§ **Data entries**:
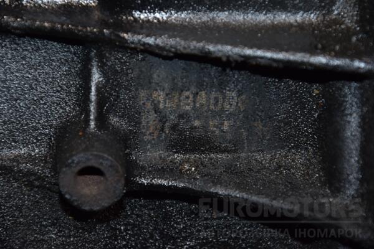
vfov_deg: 8.7
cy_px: 124
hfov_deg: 13.0
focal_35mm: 158
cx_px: 187
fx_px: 1636
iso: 800
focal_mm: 105
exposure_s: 1/60
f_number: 5.6
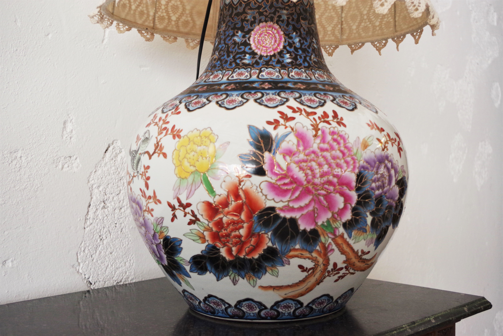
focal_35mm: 46
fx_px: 643
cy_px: 168
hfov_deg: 42.7
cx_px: 252
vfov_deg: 29.2
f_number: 4
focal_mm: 30.63
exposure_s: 1/125
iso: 800
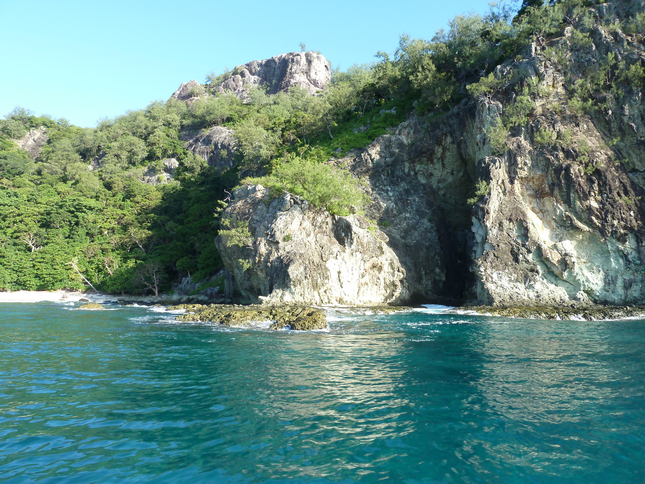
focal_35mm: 25
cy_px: 242
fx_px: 466
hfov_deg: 69.4
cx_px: 322
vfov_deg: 54.9
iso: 160
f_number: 4
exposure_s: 1/250
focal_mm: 4.1
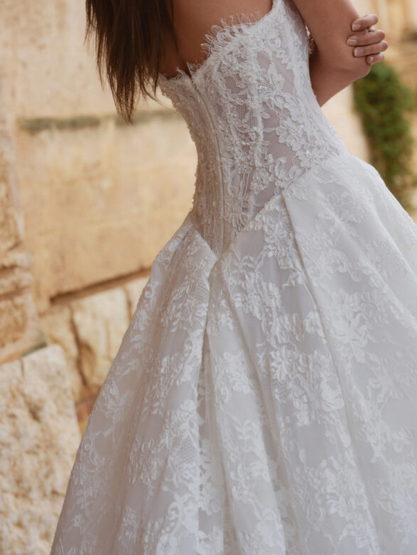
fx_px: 1075
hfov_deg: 21.9
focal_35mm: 67
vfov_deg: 28.9
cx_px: 273
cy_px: 237
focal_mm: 64
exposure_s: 1/125
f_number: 4
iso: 800
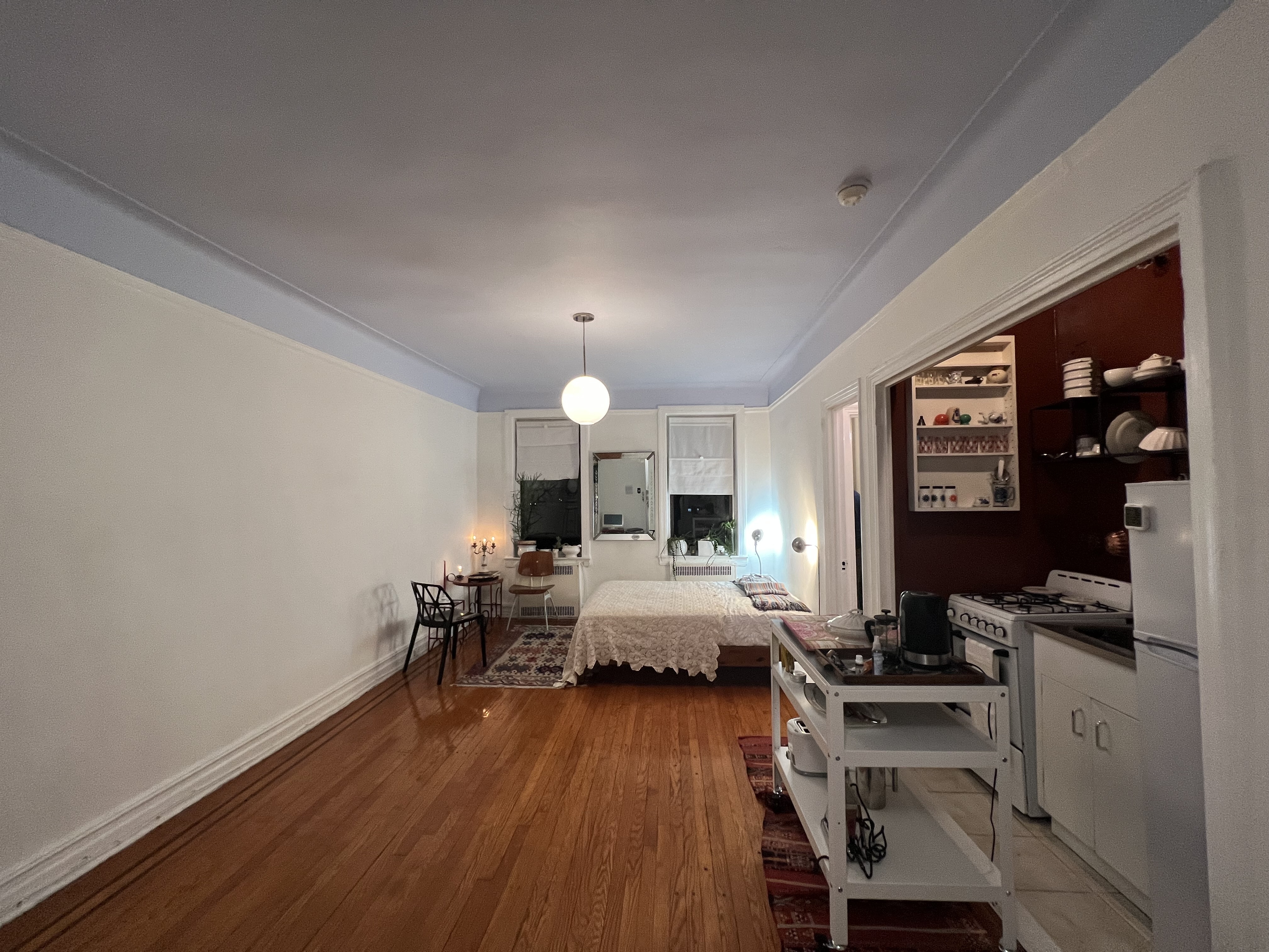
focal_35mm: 13
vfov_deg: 89.9
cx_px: 634
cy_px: 476
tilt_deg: +2.3
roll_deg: +0.5
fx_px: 477
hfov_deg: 106.2
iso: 250
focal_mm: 1.57
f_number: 1.8
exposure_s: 1/60
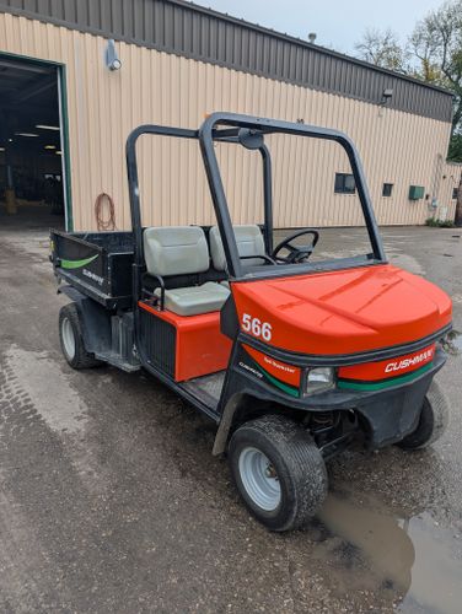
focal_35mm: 24
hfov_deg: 56.9
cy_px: 307
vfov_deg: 71.5
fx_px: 426
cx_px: 231
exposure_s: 1/607
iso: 17
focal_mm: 6.9
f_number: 1.68
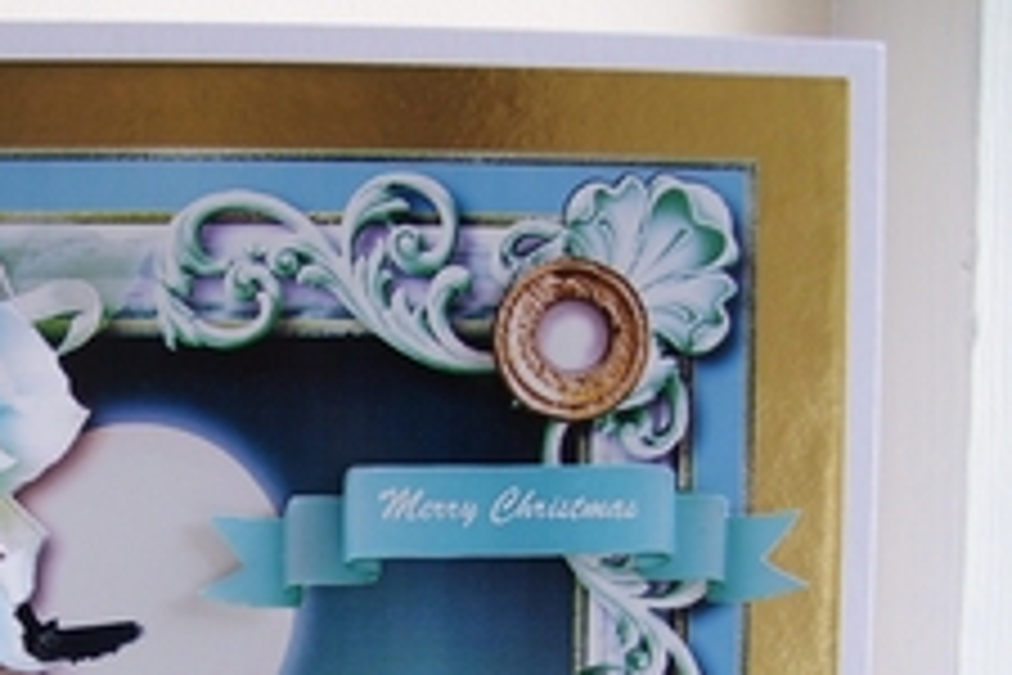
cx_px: 54
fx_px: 2108
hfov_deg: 25.9
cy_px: 754
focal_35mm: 75
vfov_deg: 17.5
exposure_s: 1/60
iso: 80
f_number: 2.7
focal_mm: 6
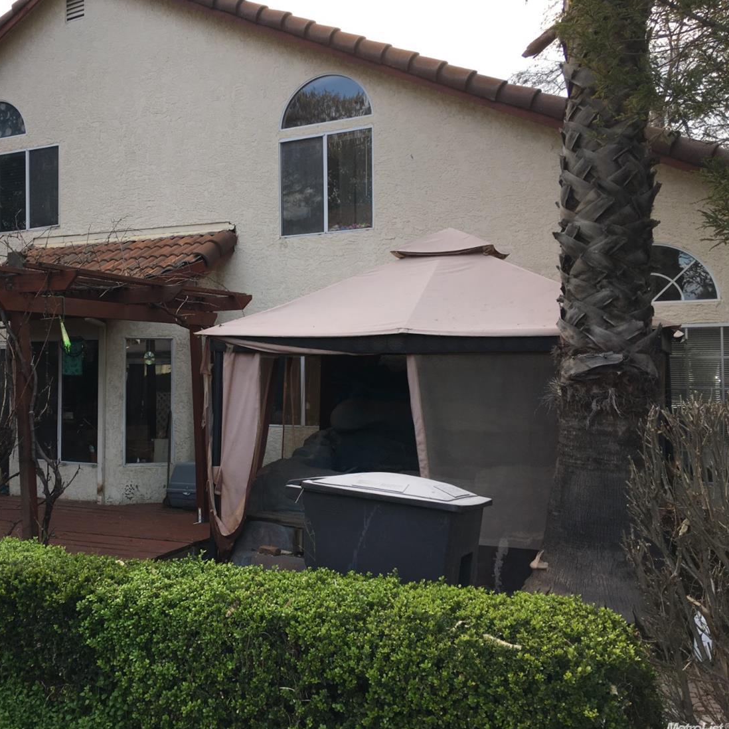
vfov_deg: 47.2
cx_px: 234
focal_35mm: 35
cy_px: 363
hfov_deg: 46.4
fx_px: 834
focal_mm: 4.15
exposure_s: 1/346
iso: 25
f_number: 2.2
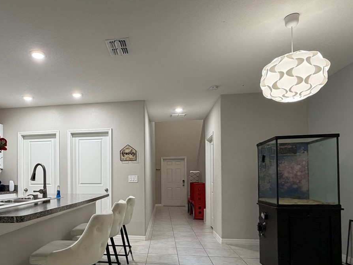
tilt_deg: -0.3
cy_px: 178
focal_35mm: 25
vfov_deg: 53.7
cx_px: 120
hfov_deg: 67.6
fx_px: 255
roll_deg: +0.3
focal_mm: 2.22
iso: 200
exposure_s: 1/60
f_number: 2.2
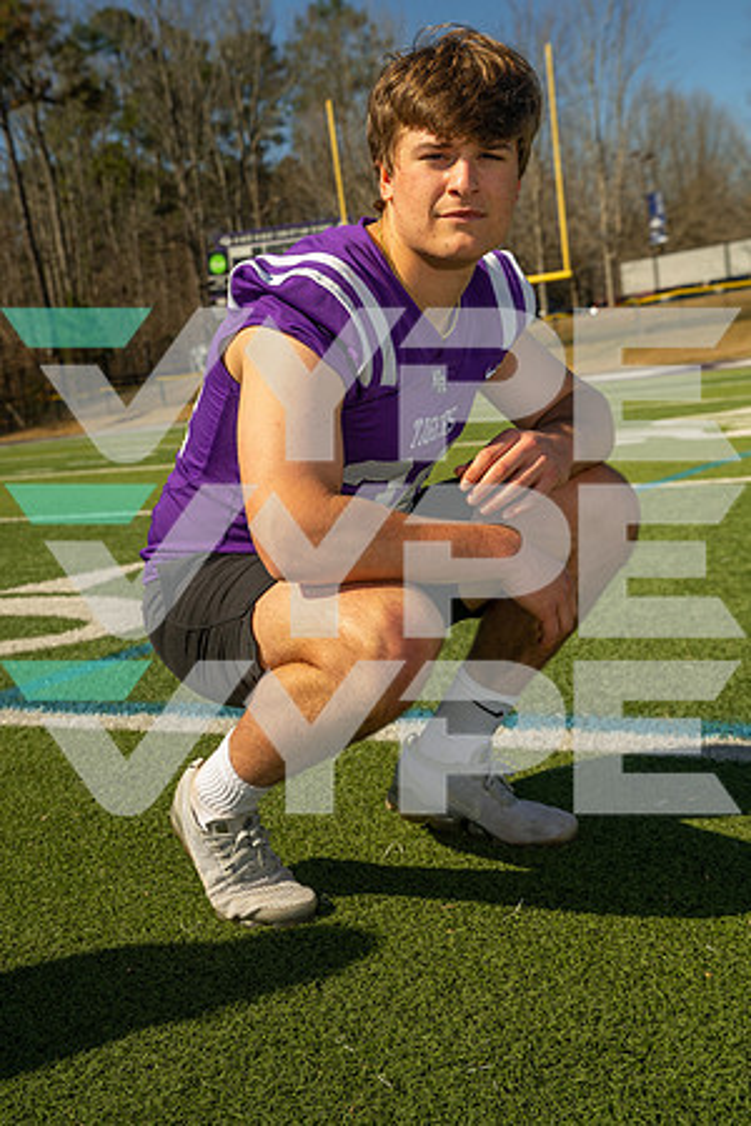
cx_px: 376
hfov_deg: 29.2
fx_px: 1439
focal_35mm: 46
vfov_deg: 42.7
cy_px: 563
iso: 100
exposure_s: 1/125
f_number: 5.6
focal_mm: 46
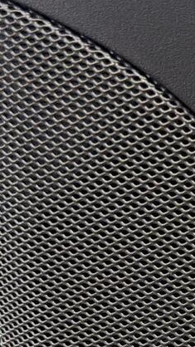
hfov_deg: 13.2
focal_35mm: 90
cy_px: 391
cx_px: 212
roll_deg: -0.3
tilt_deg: -5.4
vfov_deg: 22.2
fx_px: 828
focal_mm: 6.76
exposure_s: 1/100
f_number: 1.78
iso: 160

§ **What you need to do**:
Your copy should hold exactly the lines from the one with "exposure_s: 1/250" through the end of the records, both included, and no pictures.

§ **Task response**:
exposure_s: 1/250
focal_mm: 4.1
fx_px: 1075
hfov_deg: 21.9
focal_35mm: 67
vfov_deg: 28.9
cx_px: 273
cy_px: 237
focal_mm: 64
exposure_s: 1/125
f_number: 4
iso: 800
focal_35mm: 13
vfov_deg: 89.9
cx_px: 634
cy_px: 476
tilt_deg: +2.3
roll_deg: +0.5
fx_px: 477
hfov_deg: 106.2
iso: 250
focal_mm: 1.57
f_number: 1.8
exposure_s: 1/60
focal_35mm: 24
hfov_deg: 56.9
cy_px: 307
vfov_deg: 71.5
fx_px: 426
cx_px: 231
exposure_s: 1/607
iso: 17
focal_mm: 6.9
f_number: 1.68
cx_px: 54
fx_px: 2108
hfov_deg: 25.9
cy_px: 754
focal_35mm: 75
vfov_deg: 17.5
exposure_s: 1/60
iso: 80
f_number: 2.7
focal_mm: 6
vfov_deg: 47.2
cx_px: 234
focal_35mm: 35
cy_px: 363
hfov_deg: 46.4
fx_px: 834
focal_mm: 4.15
exposure_s: 1/346
iso: 25
f_number: 2.2
tilt_deg: -0.3
cy_px: 178
focal_35mm: 25
vfov_deg: 53.7
cx_px: 120
hfov_deg: 67.6
fx_px: 255
roll_deg: +0.3
focal_mm: 2.22
iso: 200
exposure_s: 1/60
f_number: 2.2
cx_px: 376
hfov_deg: 29.2
fx_px: 1439
focal_35mm: 46
vfov_deg: 42.7
cy_px: 563
iso: 100
exposure_s: 1/125
f_number: 5.6
focal_mm: 46
hfov_deg: 13.2
focal_35mm: 90
cy_px: 391
cx_px: 212
roll_deg: -0.3
tilt_deg: -5.4
vfov_deg: 22.2
fx_px: 828
focal_mm: 6.76
exposure_s: 1/100
f_number: 1.78
iso: 160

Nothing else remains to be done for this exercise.